The future isn't cloud. It's multi-cloud

By WANdisco
Feb 06, 2017

Cloud computing was supposed to simplify IT environments. Now, according to a recent study by Microsoft and 451 Research, nearly a third of organizations work with four or more cloud vendors. It would seem multi-cloud is the future of cloud computing. But what is driving this trend?

Some organizations simply want to have more options—using multiple cloud providers to support different applications and workloads mean they can use the solution best suited to their needs. For example, an organization’s core applications may need resilient applications that can run even if local power is lost or that can expand or contract their capacity depending on workload.

Other departments in the same organization may need customer management and data analytic and modeling tools available anywhere in the world to enhance productivity.

Settling on a single cloud model would create compromises for such an organization that would ultimately dilute its benefits and the business use case. It’s inevitable big companies with many divisions and their own agendas and vendor alliances will end up with multiple clouds.

According to a report by Ovum, a quarter of European firms are unhappy with their cloud service provider largely due to poor service performance, weak service-level guarantees and a lack of personalized support.

Multi-cloud strategy reduces vulnerability

Organizations tend to prefer a multi-cloud strategy to get out of the “keeping all your eggs in one basket” problem that can leave them vulnerable to a variety of issues, such as cloud data center outages, bandwidth problems and vendor lock-in. A cloud application that consistently goes offline doesn’t reflect well on a business and can ultimately lose it customers. If critical data and applications depend on a single cloud provider the ability to negotiate through business disagreements and arbitrage compute and data storage pricing is also constrained.

Data sovereignty and compliance issues are also leading to a surge in multi-cloud as organizations, particularly in Europe, worry about how to comply with current rules and their exposure if they operate in areas where no rules governing cloud services yet exist. Storing data locally minimizes issues over data sovereignty whilst directing traffic to data centers closest to users based on their location is vital for latency-sensitive applications.

While organizations may want to deploy a multi-cloud strategy, the reality is that moving between clouds can be challenging. Unfortunately, no two IT environments are ever alike, and the cloud is no exception. While cloud providers do all they can to make it simple for their clients to move applications to their platforms, they don’t want to make it easy to leave—after all absolute portability would reduce their business to a price-sensitive commodity.

Many organizations are rightly concerned about the downtime involved in moving petabytes of data between cloud providers. Fortunately, the same patented Active Data Replication technology that all the major cloud vendors offer to make it simple for customers to move to the cloud can also be used to migrate data between the clouds.
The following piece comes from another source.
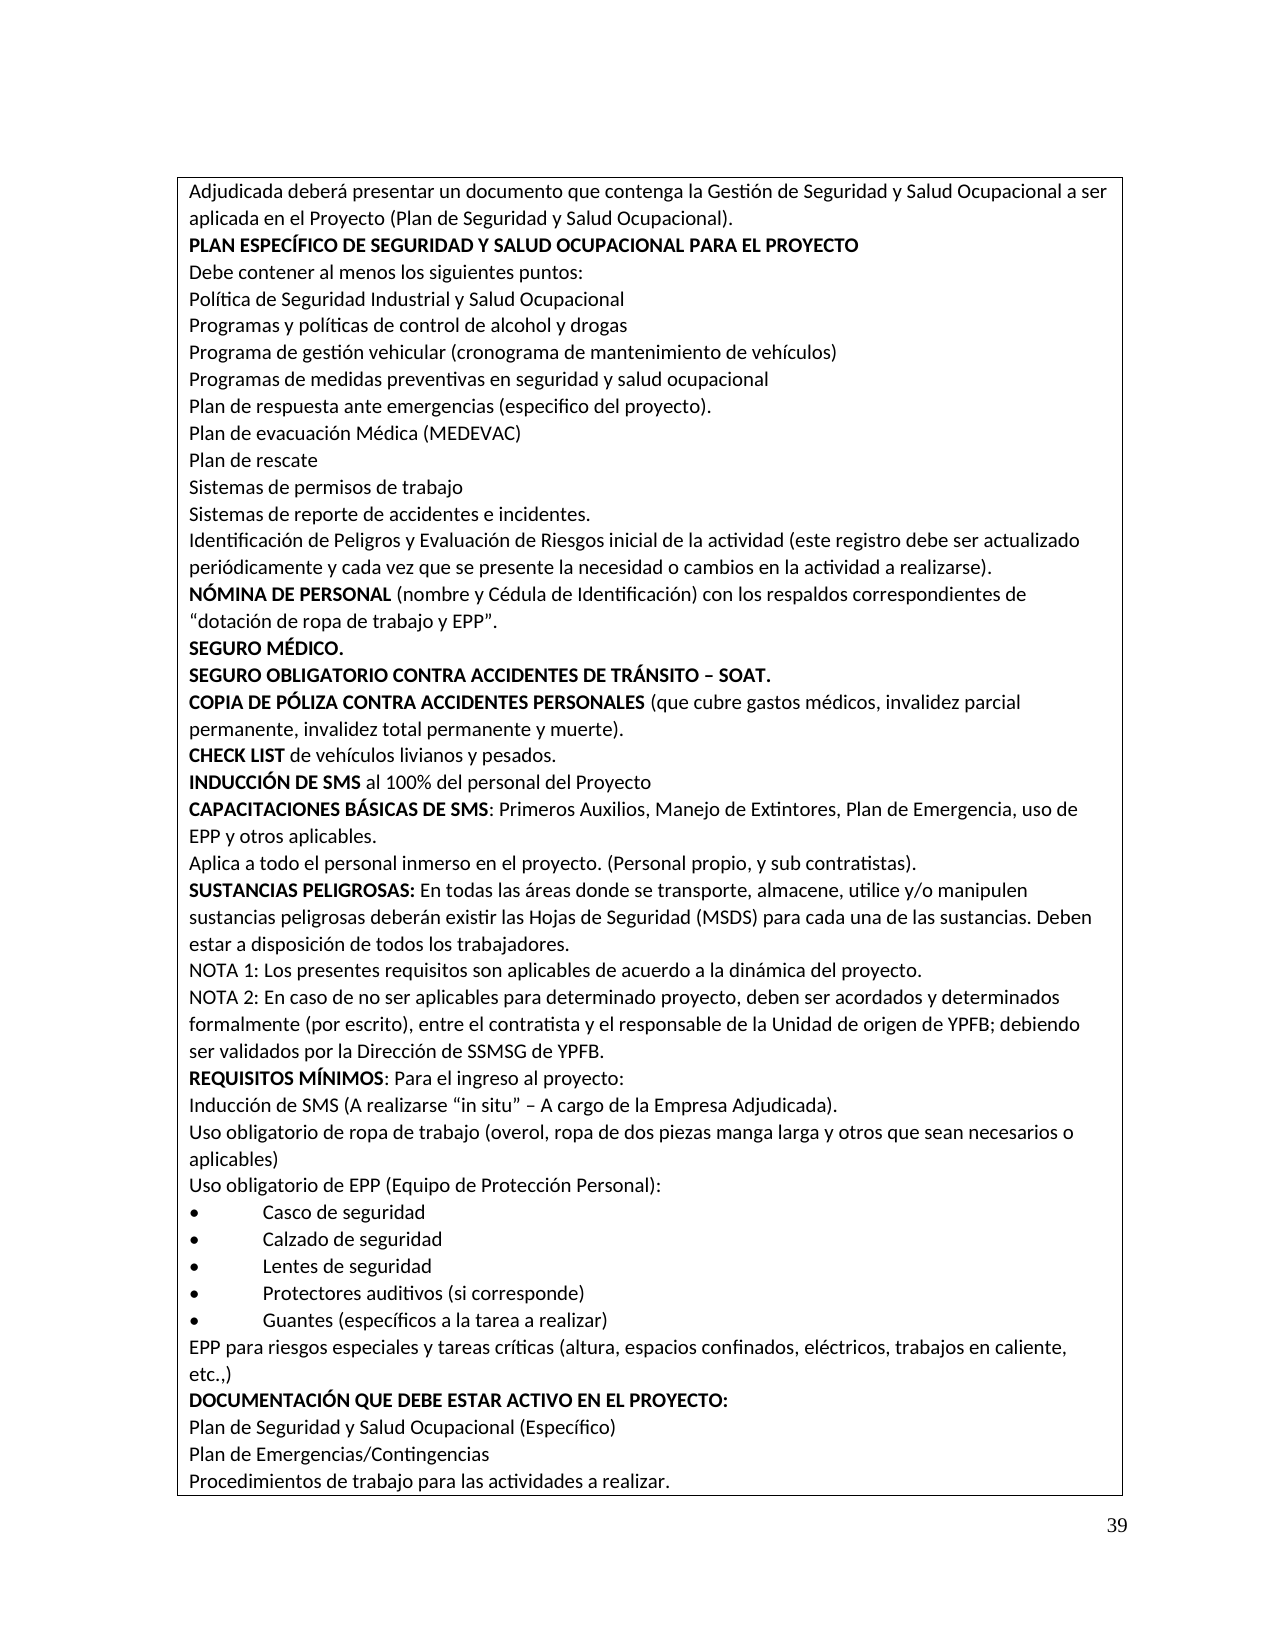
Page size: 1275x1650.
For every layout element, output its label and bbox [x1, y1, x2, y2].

table_cell [178, 178, 1122, 1495]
The recent acquisition by Google of Orbitera, a platform that supports multi-cloud commerce, show that Google recognizes that multi-cloud environments are the future. The ramifications of this are huge. While Amazon Web Services (AWS) remains the dominant player in the space, businesses wanting the freedom to juggle multiple cloud services and avoid vendor lock-in may well help the other players to catch up.

In a market estimated by Gartner to be worth $240 billion next year, multi-cloud creates a new front in the so-called “cloud computing wars.” This can only be good news for those businesses looking for flexibility, cost savings and ultimately better solutions.